Ciò accade per un semplice motivo: se Lo Zingaro, per quanto sia frutto di tante inspirazione messe insieme, agli occhi del pubblico è comunque estremamente originale e fresco, Franz è tutto il contrario: è quasi soffocato dalle citazioni che lo tratteggiano. Prima parlavamo di Charles Baudelaire e di quanto quel tipo di background sia stato di notevole spunto per il personaggio, ma abbiamo molto altro in mezzo. Abbiamo il frizzante approccio pulp di Quentin Tarantino che quando ci porta su schermo il nazista Hans Landa (sua maestà Christoph Waltz) lo mostra sì spietato, ma intellettualmente colto e vivace culturalmente (come il buon Franz), ma anche la lettura supereroistica della serie televisiva Heroes (non so se ve la ricordate, ma io ci ero parecchio in fissa all'epoca). Uno dei personaggi della realizzazione, infatti, tale Isaac Mendez (interpretato da Santiago Cabrera), è un pittore drogato che, guarda un po', dipinge il futuro proprio mentre è sotto una sorta di trance derivata dalle sostanze che assume.
Ci sono ovviamente tante altre sfumature più o meno celate che si accendono magari in alcuni momenti specifici della storia, come singoli tributi del personaggio ad un determinato film o serie televisiva. Per fare un esempio, vi è la sequenza in cui il cattivo è protagonista di un balletto al Kircus Berlin e interagisce con un enorme mappamondo, un po' come l'Adenoid Hynkel di Charlie Chaplin all'interno de Il grande dittatore, ma ce ne sono davvero moltissime che faticheremmo ad elencare per intero. Di per sé, in un lungometraggio, gli omaggi e le citazioni non sono quasi mai un problema effettivo, però iniziano ad essere un pochino fastidiose quando vanno a minare tutti gli spunti creativi e innovativi che quel personaggio poteva esprimere nella pellicola. Con Franz si ha l'impressione che, se fosse stato lasciato con le briglie sciolte, avrebbe potenzialmente potuto regalare altre grandi emozioni come già è riuscito a fare grazie all'interpretazione dell'attore e della semplice sceneggiatura anche spogliata dei riferimenti pop.
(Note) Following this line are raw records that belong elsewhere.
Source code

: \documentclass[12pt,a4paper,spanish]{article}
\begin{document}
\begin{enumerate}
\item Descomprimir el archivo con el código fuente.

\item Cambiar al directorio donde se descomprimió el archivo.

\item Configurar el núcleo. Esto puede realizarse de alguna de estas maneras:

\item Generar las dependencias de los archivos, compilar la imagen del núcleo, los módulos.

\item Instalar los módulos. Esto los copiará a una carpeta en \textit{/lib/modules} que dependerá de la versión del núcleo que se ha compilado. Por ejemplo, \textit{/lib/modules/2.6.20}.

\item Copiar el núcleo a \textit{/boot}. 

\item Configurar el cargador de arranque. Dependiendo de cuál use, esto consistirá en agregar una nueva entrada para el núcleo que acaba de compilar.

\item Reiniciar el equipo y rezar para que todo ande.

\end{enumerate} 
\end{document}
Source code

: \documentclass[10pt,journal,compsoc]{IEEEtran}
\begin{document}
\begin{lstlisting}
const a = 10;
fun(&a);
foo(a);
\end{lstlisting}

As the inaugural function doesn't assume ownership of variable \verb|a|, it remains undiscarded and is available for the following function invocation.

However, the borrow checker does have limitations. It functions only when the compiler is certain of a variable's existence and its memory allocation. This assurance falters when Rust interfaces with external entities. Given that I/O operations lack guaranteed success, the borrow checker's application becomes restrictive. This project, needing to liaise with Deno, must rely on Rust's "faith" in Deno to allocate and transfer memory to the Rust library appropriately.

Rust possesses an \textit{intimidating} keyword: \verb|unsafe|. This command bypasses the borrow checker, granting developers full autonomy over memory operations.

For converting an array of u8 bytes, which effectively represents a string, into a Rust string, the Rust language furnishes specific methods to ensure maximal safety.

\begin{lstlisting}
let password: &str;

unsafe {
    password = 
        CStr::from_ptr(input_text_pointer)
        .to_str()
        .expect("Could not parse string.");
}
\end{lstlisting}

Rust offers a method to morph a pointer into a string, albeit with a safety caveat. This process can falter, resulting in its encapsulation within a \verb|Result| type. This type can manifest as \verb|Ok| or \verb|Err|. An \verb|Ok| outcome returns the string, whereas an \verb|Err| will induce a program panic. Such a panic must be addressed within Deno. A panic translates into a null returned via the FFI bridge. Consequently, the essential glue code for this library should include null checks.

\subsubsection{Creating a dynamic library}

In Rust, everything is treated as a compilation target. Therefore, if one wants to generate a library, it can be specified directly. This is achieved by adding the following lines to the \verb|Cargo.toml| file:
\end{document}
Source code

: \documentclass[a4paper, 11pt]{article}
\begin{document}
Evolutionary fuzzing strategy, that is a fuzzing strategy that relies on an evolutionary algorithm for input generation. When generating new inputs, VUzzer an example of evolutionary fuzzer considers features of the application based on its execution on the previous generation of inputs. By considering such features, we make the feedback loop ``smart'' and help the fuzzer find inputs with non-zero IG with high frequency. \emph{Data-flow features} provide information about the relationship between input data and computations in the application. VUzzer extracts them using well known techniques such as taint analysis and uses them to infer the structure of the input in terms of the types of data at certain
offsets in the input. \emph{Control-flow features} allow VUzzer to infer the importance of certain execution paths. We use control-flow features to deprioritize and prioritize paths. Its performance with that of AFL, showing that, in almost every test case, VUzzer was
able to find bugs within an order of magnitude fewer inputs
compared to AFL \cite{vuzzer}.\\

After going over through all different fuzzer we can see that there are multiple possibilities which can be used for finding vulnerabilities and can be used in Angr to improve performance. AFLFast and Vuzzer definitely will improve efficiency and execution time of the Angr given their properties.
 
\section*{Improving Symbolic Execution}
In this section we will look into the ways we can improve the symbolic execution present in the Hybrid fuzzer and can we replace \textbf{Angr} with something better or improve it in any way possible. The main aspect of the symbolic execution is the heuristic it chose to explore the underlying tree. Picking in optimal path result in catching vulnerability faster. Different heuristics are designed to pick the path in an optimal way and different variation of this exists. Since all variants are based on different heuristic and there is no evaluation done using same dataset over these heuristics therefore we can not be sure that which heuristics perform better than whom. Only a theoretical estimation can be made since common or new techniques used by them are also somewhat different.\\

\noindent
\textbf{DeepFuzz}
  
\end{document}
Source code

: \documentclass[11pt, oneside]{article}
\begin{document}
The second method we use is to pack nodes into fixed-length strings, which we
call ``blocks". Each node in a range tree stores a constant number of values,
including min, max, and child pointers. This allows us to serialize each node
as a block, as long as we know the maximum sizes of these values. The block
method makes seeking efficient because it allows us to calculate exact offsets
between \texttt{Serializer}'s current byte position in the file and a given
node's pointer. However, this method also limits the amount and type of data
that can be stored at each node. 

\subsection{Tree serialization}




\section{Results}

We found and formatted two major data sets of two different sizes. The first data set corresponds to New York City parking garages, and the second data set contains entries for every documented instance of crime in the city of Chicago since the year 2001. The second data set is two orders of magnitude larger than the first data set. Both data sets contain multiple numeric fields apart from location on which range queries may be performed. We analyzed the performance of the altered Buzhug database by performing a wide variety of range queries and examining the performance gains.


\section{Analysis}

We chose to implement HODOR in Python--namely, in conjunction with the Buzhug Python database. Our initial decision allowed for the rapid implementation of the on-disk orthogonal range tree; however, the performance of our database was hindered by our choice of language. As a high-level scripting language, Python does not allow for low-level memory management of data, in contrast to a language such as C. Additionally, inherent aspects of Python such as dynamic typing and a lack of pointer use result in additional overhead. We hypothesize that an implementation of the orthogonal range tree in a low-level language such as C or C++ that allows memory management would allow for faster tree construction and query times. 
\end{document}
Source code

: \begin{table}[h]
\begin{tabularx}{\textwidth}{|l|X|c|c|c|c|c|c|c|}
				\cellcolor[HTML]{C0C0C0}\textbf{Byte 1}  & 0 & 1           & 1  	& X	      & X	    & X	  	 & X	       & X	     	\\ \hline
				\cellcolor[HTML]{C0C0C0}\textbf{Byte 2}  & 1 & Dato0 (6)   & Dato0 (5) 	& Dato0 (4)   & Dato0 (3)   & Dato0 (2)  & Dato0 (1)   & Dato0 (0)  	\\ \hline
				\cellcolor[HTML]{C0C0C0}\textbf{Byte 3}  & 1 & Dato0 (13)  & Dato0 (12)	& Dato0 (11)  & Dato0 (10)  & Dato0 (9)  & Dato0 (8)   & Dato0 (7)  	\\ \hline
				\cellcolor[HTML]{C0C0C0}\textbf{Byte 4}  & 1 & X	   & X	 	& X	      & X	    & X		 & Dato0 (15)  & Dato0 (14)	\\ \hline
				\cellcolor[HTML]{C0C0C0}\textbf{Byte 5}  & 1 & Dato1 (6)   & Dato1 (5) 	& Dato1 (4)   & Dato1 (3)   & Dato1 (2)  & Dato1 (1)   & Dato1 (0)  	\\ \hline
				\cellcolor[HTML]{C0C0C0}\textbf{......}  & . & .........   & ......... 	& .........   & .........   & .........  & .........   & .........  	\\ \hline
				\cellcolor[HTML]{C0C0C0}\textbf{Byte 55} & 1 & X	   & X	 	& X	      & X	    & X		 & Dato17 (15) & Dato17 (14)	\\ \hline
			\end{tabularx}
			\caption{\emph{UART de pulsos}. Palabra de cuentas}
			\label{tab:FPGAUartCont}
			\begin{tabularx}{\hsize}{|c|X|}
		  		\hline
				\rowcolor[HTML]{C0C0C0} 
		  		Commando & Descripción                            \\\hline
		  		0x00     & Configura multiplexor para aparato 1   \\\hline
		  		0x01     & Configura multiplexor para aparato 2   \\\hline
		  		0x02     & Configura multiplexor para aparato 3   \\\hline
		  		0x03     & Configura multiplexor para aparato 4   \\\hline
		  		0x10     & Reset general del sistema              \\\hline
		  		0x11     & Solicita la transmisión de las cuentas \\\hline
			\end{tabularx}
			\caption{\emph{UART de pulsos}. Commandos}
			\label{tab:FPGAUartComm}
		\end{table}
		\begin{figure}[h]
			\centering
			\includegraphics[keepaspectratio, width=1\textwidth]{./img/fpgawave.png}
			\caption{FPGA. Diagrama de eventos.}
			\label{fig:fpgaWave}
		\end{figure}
In conclusione, per quanto non sia una figura perfetta, a Franz gli si vuole un bene dell'anima e proprio nella sua perenne imperfezione il personaggio riesce a dare il suo massimo. Certo poteva essere decisamente di più, è indubbio, ma per come è stato costruito ed interpretato possiamo ritenerci piuttosto soddisfatti. Forse ancora più dei freaks protagonisti, il cattivo incarna perfettamente il ruolo del diverso con il suo essere fragile e incompreso, un pesce fuor d'acqua in un oceano di terrificanti squali nazisti. Quest'articolo, quindi, è una sorta di strano elogio ad un villain che, volenti o nolenti, sentiamo fortemente sulla nostra pelle, dal primo momento in cui lo vediamo in scena, fino al suo tragico suicidio, che avviene non solo a causa delle sconfitte che ha ottenuto, ma anche per il gigantesco divario che si va a creare tra lui e gli altri, un simbolo di incomunicabilità cosmica e di fragilità, in un mondo nazista dove la forza e il rigore sono qualità insindacabili.